The IRS recently announced the 2019 cost-of-living adjustments for a host of retirement plan limits. You should be getting notified by your record keeper or third party administrator about these changes and how they might affect your plan. While there are a number of retirement plan limits that are affected, the limit on the amount of 401(k) employee elective deferrals garners the most attention. Effective January 1, 2019, this annual limit has been increased from $18,500 to $19,000, or approximately 2.7%. The amount of “catch up” contributions that employees age 50 and older can make remains unchanged at $6,000.

Although any increase in the amount employees can save for retirement is a good thing, not that many are in a position to contribute the maximum. For example, according to Vanguard data, only 13% of employees maxed out their contributions in 2017. This would suggest that only a small percentage of plan participants will take advantage of the 2019 cap increase.

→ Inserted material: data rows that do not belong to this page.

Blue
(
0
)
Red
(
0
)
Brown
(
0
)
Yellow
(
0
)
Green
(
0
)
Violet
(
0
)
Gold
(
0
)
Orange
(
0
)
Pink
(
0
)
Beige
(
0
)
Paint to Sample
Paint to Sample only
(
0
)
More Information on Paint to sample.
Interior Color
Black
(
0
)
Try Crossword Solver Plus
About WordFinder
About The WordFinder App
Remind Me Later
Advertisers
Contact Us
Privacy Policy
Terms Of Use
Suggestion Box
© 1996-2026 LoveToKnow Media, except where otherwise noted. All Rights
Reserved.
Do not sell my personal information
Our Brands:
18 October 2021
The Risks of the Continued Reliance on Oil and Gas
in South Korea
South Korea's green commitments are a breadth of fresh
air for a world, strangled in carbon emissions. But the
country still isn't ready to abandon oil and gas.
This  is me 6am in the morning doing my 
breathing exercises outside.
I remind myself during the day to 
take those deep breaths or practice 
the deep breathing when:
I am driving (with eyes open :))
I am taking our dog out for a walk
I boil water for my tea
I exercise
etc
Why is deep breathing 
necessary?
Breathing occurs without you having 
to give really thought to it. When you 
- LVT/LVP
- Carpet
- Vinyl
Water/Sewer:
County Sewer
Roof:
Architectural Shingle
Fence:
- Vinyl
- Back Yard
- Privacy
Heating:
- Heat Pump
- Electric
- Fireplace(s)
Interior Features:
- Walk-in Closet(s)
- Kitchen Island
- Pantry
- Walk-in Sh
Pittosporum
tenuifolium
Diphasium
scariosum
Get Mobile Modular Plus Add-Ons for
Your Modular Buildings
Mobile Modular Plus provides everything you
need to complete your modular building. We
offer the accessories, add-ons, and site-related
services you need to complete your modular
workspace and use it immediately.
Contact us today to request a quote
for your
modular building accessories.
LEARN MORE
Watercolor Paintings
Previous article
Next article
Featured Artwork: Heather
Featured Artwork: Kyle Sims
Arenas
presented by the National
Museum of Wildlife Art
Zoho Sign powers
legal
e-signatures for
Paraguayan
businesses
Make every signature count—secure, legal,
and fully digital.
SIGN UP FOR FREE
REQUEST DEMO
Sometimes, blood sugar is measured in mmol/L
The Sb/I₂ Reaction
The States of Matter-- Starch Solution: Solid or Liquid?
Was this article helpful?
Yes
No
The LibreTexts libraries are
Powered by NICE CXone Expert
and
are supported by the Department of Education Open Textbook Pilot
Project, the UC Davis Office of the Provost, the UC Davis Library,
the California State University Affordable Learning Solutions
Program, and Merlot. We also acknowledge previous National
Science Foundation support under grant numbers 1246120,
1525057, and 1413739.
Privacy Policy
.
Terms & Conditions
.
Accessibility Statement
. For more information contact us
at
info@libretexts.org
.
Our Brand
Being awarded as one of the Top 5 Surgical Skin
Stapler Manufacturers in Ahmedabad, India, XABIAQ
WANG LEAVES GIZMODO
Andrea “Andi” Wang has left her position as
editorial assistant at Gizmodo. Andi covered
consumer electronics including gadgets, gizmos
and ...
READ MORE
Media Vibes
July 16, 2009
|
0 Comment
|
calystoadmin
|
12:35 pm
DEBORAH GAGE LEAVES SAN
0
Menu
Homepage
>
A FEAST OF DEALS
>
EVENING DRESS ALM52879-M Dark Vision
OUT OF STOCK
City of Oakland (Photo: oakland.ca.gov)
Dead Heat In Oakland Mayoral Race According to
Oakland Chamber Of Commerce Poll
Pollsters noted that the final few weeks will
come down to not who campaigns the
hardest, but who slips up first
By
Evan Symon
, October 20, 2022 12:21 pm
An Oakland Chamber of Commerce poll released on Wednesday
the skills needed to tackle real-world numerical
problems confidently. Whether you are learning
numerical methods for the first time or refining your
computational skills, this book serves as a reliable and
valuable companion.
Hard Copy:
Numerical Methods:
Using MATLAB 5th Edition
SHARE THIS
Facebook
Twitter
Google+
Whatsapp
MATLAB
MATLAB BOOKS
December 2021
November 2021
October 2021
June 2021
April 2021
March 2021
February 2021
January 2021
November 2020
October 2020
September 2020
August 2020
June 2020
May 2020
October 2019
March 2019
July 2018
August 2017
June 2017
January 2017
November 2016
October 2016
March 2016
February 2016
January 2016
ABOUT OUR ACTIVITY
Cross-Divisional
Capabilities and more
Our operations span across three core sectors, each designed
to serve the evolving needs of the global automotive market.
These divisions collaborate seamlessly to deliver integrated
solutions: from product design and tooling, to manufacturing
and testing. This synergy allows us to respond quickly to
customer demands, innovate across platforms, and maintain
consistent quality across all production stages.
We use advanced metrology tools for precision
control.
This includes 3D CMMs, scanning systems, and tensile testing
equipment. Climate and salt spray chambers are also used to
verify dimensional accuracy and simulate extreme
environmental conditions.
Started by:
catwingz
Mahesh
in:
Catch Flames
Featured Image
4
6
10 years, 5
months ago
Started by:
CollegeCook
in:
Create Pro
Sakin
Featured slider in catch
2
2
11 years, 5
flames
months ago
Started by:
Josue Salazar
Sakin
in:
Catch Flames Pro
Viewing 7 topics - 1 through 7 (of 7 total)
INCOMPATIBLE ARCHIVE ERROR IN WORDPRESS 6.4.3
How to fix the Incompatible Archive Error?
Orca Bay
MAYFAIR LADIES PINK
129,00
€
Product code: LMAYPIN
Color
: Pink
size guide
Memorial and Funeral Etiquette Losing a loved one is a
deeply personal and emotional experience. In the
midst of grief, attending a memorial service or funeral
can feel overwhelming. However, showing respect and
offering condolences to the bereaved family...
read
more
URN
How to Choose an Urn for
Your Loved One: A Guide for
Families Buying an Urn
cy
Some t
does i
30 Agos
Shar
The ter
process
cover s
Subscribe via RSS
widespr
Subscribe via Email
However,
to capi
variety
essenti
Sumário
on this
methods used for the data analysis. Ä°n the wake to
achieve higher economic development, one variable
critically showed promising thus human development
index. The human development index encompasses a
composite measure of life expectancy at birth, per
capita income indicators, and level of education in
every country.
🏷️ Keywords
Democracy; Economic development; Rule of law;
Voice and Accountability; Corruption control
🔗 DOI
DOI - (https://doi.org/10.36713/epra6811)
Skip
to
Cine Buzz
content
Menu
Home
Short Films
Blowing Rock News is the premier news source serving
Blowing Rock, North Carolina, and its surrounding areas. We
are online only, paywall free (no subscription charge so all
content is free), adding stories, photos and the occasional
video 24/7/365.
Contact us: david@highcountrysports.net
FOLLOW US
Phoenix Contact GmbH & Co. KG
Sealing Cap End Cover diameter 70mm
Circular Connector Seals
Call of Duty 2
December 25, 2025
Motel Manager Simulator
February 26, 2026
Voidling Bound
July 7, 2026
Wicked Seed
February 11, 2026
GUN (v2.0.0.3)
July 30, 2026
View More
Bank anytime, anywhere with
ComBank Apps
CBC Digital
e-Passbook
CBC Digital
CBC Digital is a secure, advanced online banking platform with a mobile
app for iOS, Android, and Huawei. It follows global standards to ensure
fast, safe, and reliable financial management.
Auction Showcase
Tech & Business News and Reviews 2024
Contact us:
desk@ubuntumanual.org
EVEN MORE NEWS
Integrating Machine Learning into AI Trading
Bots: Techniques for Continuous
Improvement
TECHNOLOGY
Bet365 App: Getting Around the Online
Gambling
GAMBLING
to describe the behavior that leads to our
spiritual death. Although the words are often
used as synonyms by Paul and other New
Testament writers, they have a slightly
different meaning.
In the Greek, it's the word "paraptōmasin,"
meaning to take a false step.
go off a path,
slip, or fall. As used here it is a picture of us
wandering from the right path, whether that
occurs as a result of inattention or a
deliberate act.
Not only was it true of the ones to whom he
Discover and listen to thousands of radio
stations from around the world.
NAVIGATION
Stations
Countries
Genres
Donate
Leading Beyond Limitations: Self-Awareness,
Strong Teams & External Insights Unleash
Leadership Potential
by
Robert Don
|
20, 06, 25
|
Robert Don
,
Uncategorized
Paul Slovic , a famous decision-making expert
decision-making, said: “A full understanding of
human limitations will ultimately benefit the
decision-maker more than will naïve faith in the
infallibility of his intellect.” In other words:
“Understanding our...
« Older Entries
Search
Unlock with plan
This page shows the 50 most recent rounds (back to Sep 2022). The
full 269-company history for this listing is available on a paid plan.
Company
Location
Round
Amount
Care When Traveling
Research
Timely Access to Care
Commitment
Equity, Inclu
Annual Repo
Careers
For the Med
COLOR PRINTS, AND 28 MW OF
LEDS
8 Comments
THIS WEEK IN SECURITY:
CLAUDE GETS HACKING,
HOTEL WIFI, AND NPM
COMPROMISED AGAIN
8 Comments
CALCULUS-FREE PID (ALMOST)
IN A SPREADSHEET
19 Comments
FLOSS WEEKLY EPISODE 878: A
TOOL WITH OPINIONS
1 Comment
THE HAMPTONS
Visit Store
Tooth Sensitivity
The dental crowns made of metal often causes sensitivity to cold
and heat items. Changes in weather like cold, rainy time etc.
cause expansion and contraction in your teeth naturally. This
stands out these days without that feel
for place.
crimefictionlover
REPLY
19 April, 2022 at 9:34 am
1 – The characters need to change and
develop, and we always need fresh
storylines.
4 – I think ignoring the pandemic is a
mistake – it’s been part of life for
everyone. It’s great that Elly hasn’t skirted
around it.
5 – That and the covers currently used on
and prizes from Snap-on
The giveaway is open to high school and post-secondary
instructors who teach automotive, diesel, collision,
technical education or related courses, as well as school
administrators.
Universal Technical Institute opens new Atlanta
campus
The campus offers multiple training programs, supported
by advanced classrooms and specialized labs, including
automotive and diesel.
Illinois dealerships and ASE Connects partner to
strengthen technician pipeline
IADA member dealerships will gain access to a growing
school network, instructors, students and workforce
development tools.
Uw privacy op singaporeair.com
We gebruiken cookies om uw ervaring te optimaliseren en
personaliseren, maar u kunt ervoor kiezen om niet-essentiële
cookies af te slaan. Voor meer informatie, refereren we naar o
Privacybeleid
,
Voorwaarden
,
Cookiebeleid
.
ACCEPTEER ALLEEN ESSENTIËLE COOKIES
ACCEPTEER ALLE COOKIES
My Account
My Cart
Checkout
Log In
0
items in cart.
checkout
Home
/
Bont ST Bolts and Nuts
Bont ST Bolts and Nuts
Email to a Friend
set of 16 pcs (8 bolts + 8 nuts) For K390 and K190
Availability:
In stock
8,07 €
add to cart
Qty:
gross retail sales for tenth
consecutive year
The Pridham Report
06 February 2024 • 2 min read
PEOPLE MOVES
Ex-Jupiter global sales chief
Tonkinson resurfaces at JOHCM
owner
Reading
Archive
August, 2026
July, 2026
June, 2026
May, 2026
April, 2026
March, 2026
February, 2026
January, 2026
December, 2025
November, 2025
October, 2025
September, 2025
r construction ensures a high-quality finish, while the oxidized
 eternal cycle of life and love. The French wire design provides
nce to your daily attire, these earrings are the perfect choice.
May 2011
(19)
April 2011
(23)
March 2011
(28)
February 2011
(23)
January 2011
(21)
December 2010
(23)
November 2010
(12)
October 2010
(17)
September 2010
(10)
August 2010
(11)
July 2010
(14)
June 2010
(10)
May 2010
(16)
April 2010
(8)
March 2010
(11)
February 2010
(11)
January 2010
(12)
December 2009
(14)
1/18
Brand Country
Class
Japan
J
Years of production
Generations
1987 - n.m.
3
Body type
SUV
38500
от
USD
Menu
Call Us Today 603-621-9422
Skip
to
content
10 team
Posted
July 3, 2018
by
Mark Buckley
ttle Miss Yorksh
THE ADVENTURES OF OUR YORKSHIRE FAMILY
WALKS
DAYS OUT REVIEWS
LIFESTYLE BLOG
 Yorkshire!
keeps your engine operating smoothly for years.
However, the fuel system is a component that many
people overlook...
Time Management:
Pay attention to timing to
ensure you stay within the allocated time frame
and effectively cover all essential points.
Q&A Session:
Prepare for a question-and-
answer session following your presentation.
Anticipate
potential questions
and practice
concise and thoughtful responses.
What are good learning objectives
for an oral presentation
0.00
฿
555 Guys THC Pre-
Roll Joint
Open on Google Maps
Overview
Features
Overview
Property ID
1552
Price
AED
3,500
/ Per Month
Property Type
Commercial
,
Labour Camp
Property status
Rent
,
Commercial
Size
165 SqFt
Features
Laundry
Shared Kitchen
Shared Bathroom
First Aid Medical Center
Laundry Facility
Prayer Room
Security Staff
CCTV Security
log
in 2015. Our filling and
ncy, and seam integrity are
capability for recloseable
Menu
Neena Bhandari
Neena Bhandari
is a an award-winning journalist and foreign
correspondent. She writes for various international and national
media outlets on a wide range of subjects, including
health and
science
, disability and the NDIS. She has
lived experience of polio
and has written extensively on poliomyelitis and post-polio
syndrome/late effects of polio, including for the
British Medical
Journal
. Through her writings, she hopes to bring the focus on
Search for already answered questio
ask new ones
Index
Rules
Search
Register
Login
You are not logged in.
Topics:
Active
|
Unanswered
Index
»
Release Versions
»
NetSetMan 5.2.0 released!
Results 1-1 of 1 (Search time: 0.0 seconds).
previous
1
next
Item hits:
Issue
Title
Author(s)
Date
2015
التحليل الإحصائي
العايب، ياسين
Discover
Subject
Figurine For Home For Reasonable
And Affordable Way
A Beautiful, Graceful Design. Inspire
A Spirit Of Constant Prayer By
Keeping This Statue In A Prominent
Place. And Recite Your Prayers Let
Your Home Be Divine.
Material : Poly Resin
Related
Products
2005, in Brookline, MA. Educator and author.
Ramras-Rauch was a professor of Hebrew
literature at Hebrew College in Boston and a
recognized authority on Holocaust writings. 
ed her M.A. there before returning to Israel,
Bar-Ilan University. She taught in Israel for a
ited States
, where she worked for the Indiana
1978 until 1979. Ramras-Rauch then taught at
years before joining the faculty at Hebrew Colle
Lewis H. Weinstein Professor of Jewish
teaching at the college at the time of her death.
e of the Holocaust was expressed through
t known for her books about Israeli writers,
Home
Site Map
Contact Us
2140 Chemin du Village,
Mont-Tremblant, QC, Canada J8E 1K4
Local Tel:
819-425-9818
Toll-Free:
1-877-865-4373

Viewing the increase from a percentage perspective, however, may provide an opportunity to encourage participants to increase their contributions, even if they are currently not saving the maximum amount allowed. This can be accomplished by suggesting a percentage increase in contributions equal to the percentage increase in the maximum amount (2.7% in 2019, as noted earlier). For instance, if a participant is currently contributing $5,000 annually to the plan, then he or she could increase it by $135 (i.e. $5,000 x 2.7%). Participant educational sessions or other communication initiatives can help drive this. Your plan adviser or record keeper should be consulted to help determine an appropriate approach.